L’Encyclopédie de l’Univers Viking
vanta
Verbe vieux-norrois signifiant « manquer de », « faire défaut » ou « ne pas avoir en quantité suffisante ».
L’entrée repose sur des attestations historiques, lexicales ou documentaires solides, à replacer dans leur contexte.
Comprendre le terme
Dans les textes nordiques médiévaux, vanta apparaît notamment dans une construction impersonnelle où la personne concernée et ce qui lui fait défaut sont exprimés à l’accusatif. Le sens dépend du contexte : manquer d’un bien, d’un animal, d’une somme ou d’un autre élément nécessaire.
Contexte historique
Le terme appartient au vocabulaire attesté de l’ancien norrois et se rencontre dans la prose islandaise médiévale, notamment dans des récits et des textes à caractère juridique ou narratif.
Usage et fonction
La construction typique peut être rendue en français par « quelqu’un manque de quelque chose » ou « quelque chose fait défaut à quelqu’un ». Des exemples attestent le manque de chevaux, d’argent ou d’autres biens ; le verbe peut aussi s’employer dans des tournures où seul l’élément manquant est exprimé.
Ce que l’on sait
Vanta est un verbe, généralement traduit par « manquer », « faire défaut » ou « être dépourvu de ». Dans l’usage documenté, il peut régir un complément désignant la personne affectée ainsi qu’un complément désignant ce qui manque, tous deux à l’accusatif. Il s’emploie pour des réalités concrètes comme les chevaux ou l’argent, mais aussi dans des expressions plus générales de privation.
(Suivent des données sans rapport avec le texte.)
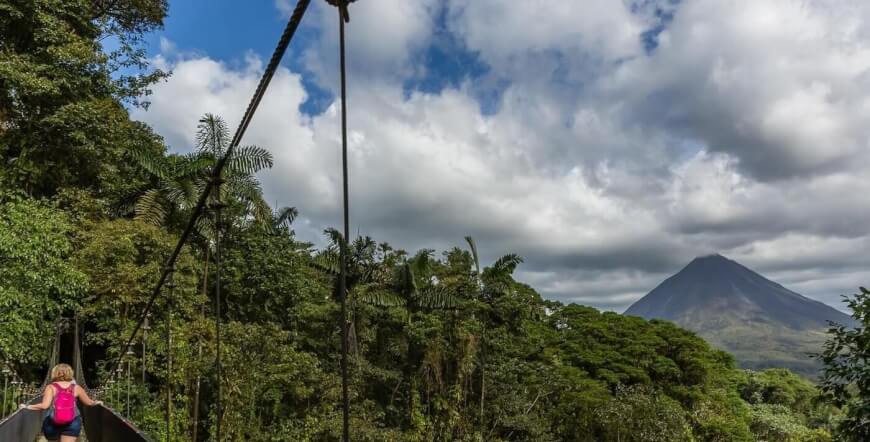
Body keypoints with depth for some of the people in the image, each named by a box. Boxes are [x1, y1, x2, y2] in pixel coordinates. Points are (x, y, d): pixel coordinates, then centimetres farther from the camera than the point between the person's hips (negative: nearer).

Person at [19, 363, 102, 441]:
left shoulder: (51, 387, -3)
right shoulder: (76, 388, 4)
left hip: (52, 422, 0)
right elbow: (89, 402, 12)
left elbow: (44, 406, -15)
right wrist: (96, 403, 33)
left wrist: (27, 407, -2)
Idées reçues et confusions fréquentes
Vanta ne correspond pas simplement à l’anglais moderne « want » au sens de « vouloir ». Dans les attestations concernées, son sens principal relève du manque ou de la privation, et non de la volonté.
À retenir
Vanta exprime le manque ou le défaut de quelque chose. Sa construction impersonnelle, avec des compléments à l’accusatif, est un trait important de son emploi en vieux norrois.